Financial assistance

Washington sues Swedish and Providence hospitals over collections

SEATTLE — Washington has filed a lawsuit against five Swedish hospitals and nine affiliated with Providence, alleging they aggressively collected payments from thousands of low-income Washingtonians who should have been eligible for charitable care.

According to the lawsuit, filed Thursday in King County Superior Court, hospitals sent collection notices to more than 50,000 Washingtonians who were low-income and legally entitled to charitable care, committing thousands of health care law violations. consumer protection in the process.

As the Attorney General’s Office (AGO) explains, Washington’s charitable care law means that low-income residents don’t have to pay hospital costs whether they’re insured or not.

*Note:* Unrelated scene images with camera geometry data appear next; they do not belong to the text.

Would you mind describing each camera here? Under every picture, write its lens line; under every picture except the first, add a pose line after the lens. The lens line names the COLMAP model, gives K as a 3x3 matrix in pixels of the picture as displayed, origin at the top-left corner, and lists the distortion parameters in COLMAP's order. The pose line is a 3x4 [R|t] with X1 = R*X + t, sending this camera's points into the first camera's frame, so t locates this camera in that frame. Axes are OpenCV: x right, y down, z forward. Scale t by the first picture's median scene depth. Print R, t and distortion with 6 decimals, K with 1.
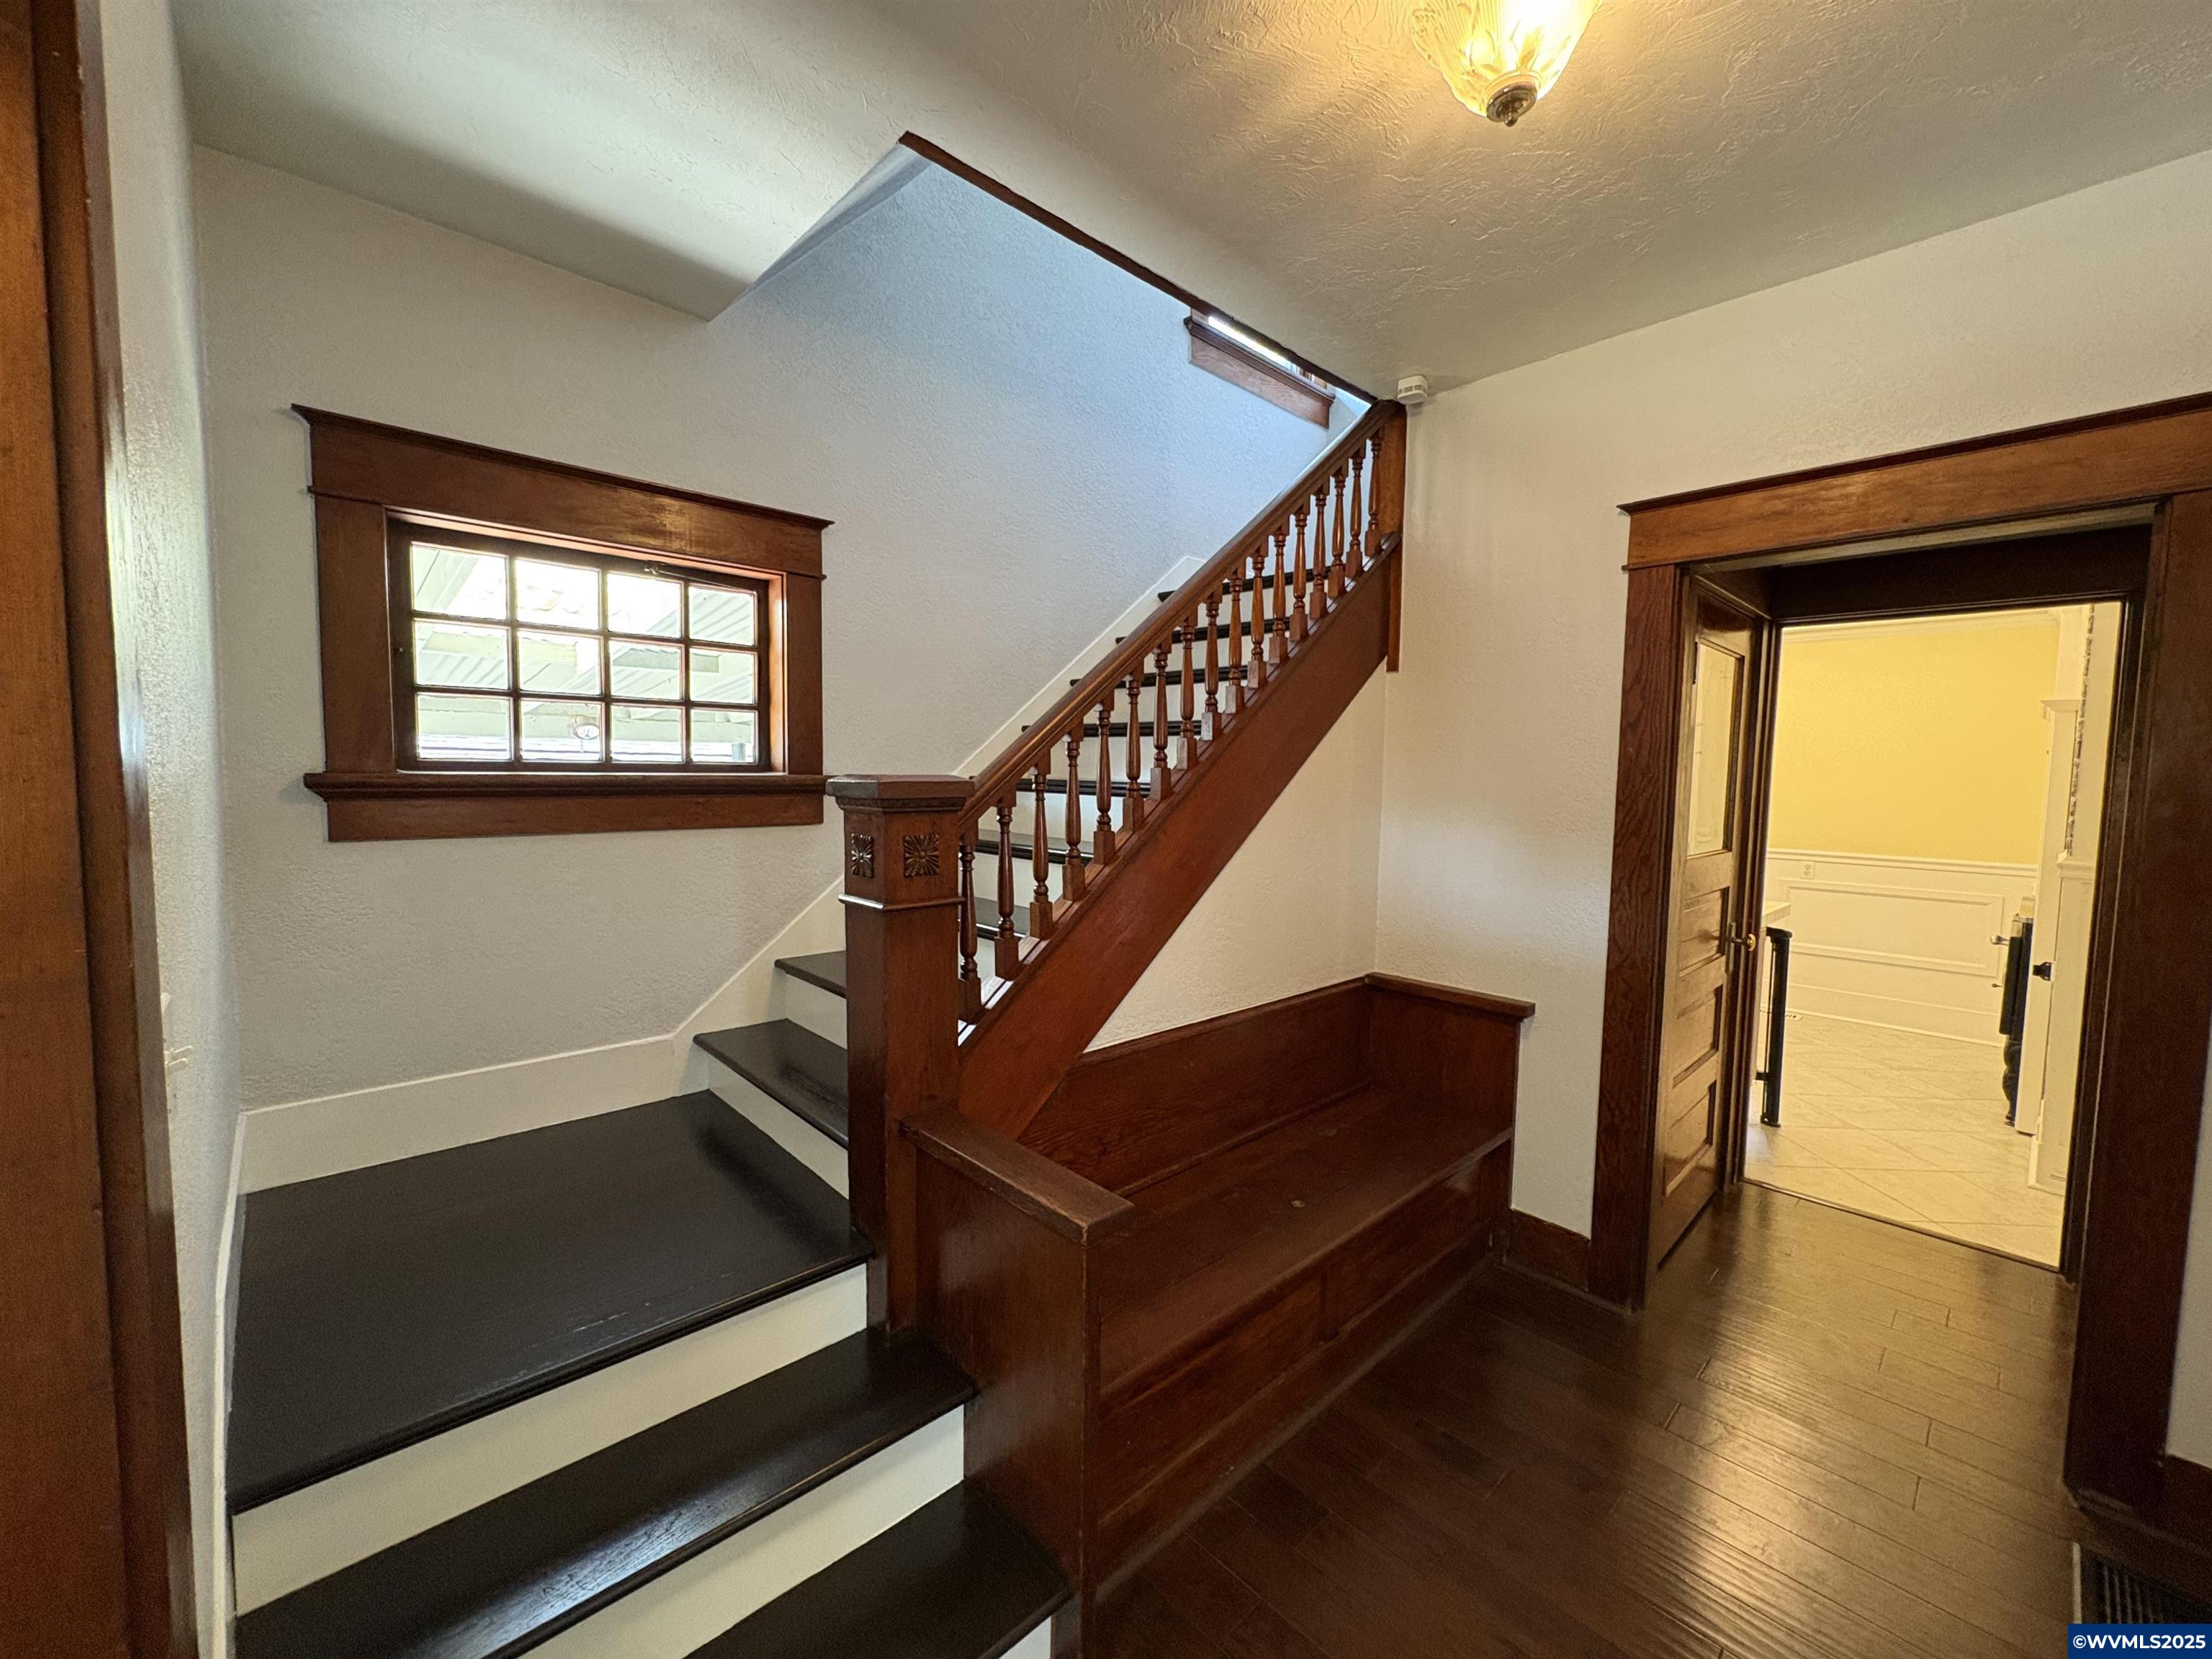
lens RADIAL K [[881.5, 0, 1104.0], [0, 881.5, 831.1], [0, 0, 1]] dist [-0.000178, 0.000268]
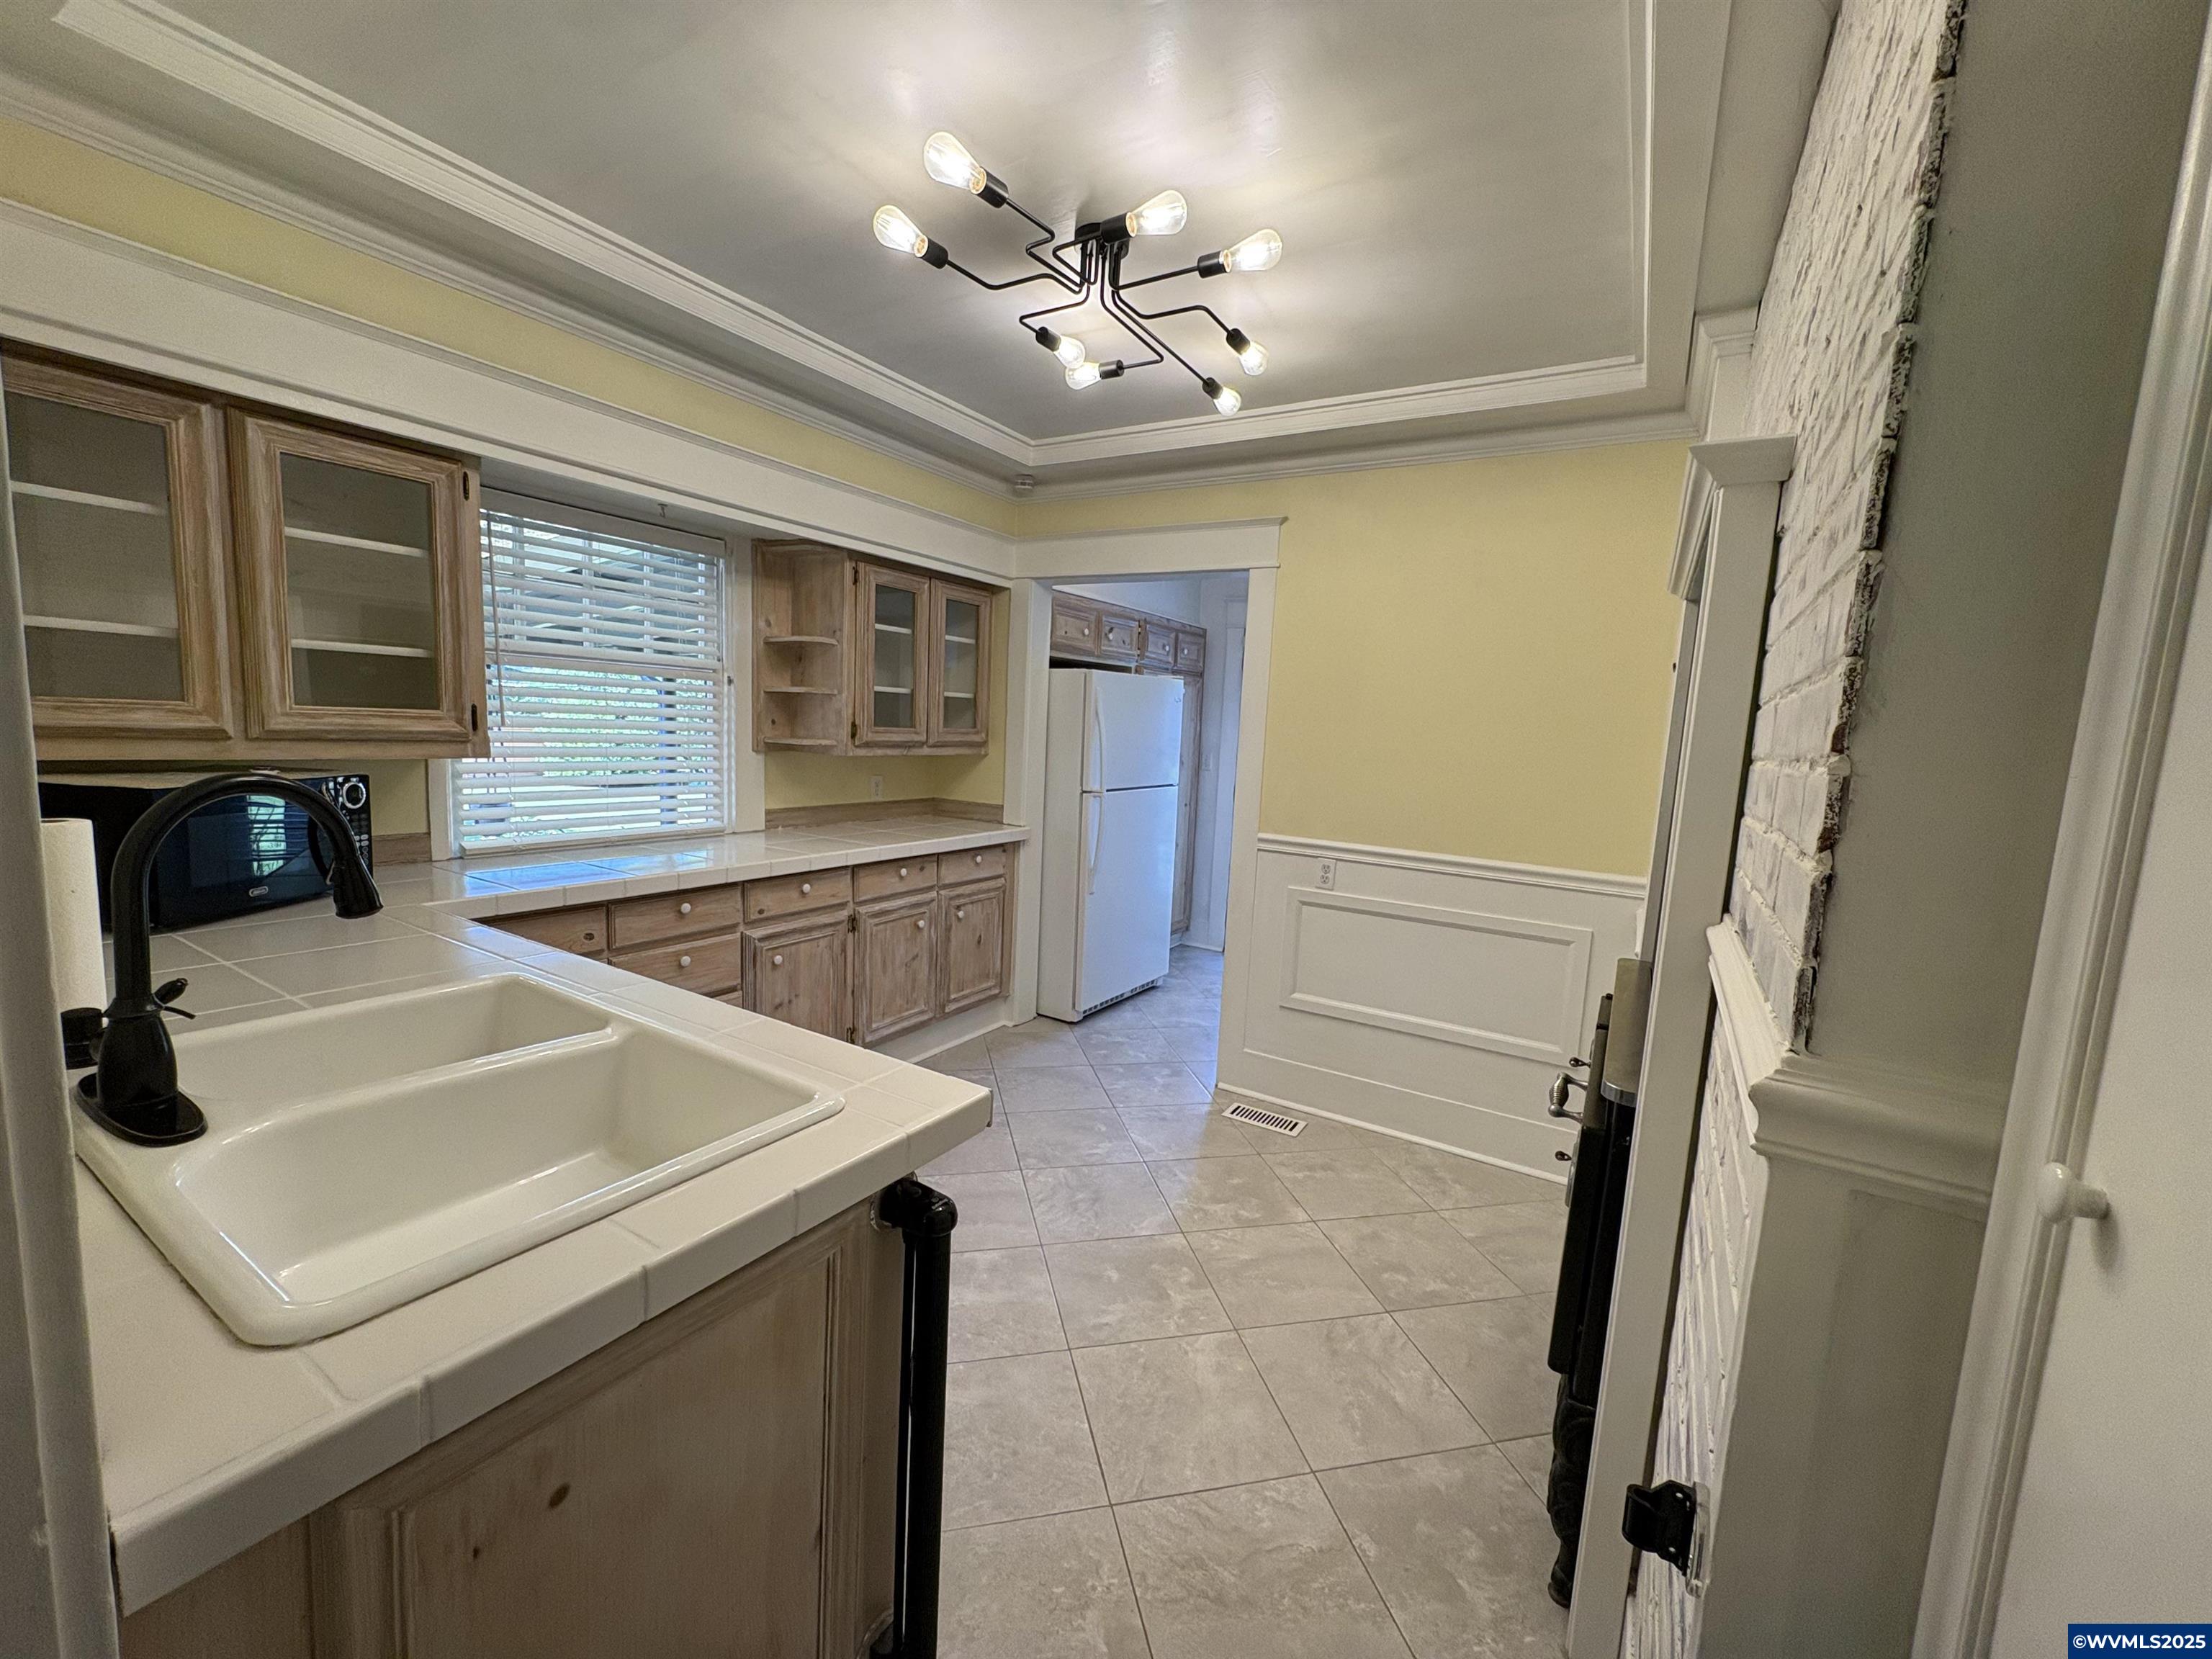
lens RADIAL K [[881.5, 0, 1104.0], [0, 881.5, 831.1], [0, 0, 1]] dist [-0.000178, 0.000268]
pose [[0.964362, -0.005680, 0.264526, 0.855084], [-0.011814, 0.997848, 0.064499, -0.033544], [-0.264323, -0.065326, 0.962219, 0.816588]]
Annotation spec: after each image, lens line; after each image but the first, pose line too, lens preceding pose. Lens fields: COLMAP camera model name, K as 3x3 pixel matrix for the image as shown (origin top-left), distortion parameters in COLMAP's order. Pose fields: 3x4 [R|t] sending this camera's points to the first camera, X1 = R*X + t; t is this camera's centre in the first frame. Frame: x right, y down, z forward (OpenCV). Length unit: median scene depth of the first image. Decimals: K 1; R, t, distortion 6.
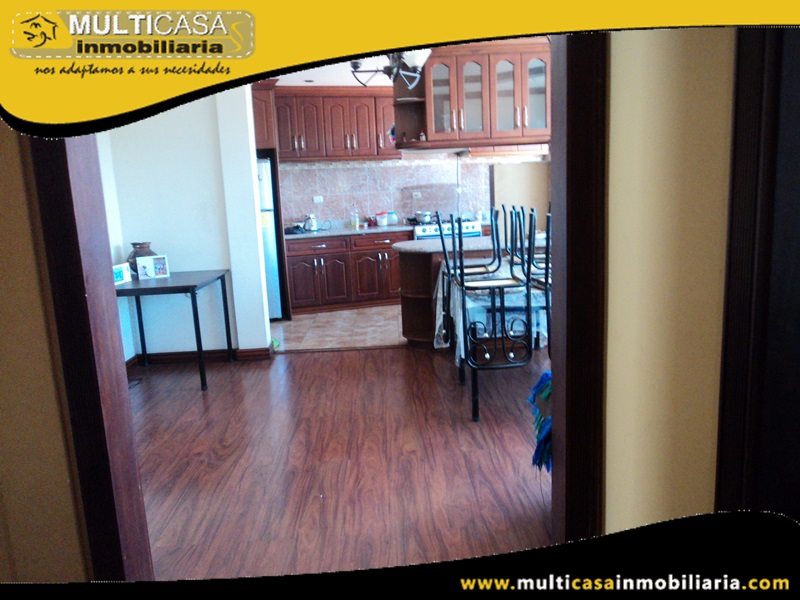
lens RADIAL K [[681.1, 0, 400.2], [0, 681.1, 299.7], [0, 0, 1]] dist [-0.015745, -0.001408]
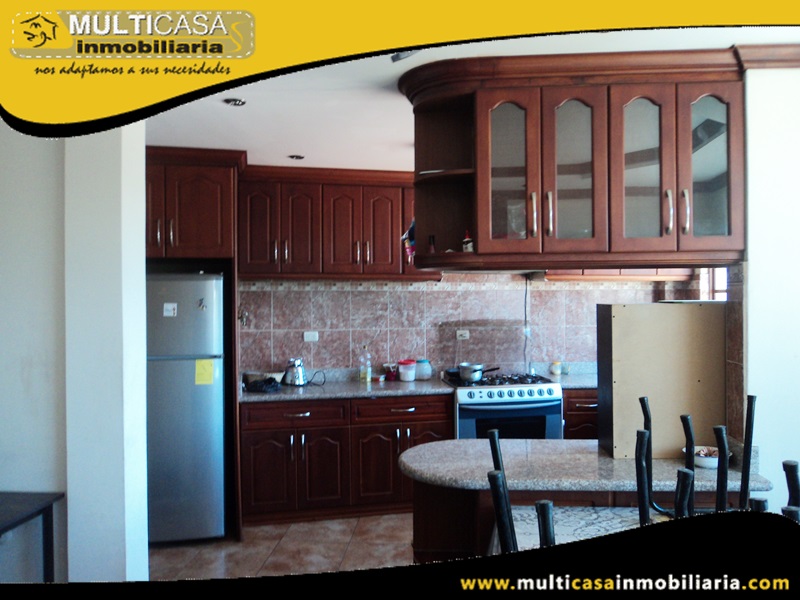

Despite this, according to the lawsuit, Swedish hospitals trained their employees to “aggressively collect payments without regard to a patient’s eligibility for financial aid“, telling employees “do not accept the first no”.

Attorney General Bob Ferguson and his team discovered the problem after receiving several complaints from patients who felt they had been overburdened.

“Ferguson’s lawsuit alleges that Providence, Swedish and Kadlec have developed and encouraged a corporate culture that prioritizes collection over charitable care, aggressively attempting to collect payment at the time of treatment and continuing to collect after the treatment even when hospitals know a patient is eligible for financial assistance,” the AGO said in a press release. “The Attorney General’s Office investigation found that hospitals are training employees to request payment in a way that implies payment is expected, while obscuring a patient’s right to seek charitable care.”

Since 2018, hospitals have sent 54,000 patient accounts for debt collection, even though those patients were eligible for financial aid. Together, the 54,000 patients accumulated more than $70 million in debt that they should have been able to cancel.

“Charitable care helps low-income families avoid crushing medical debt by making financial assistance available to those who qualify,” Ferguson said. “Hospitals cannot mislead Washingtonians about their legal right to access medical financial assistance. They must obey the law and ensure low-income patients have access to the resources they need.”

The lawsuit alleges the illegal collections took place at Swedish Health Services hospitals in Seattle, Issaquah and Edmonds, as well as Providence Health & Services Washington nonprofits in Spokane, Everett, Olympia, Chentralia, Chewelah. , Colville and Walla Walla. The lawsuit demands that hospitals immediately stop these collection tactics and offer refunds, plus interest, to the thousands of patients who paid for care when they should have received financial assistance. It is also asking for debt relief or forgiveness for patients who still owe money.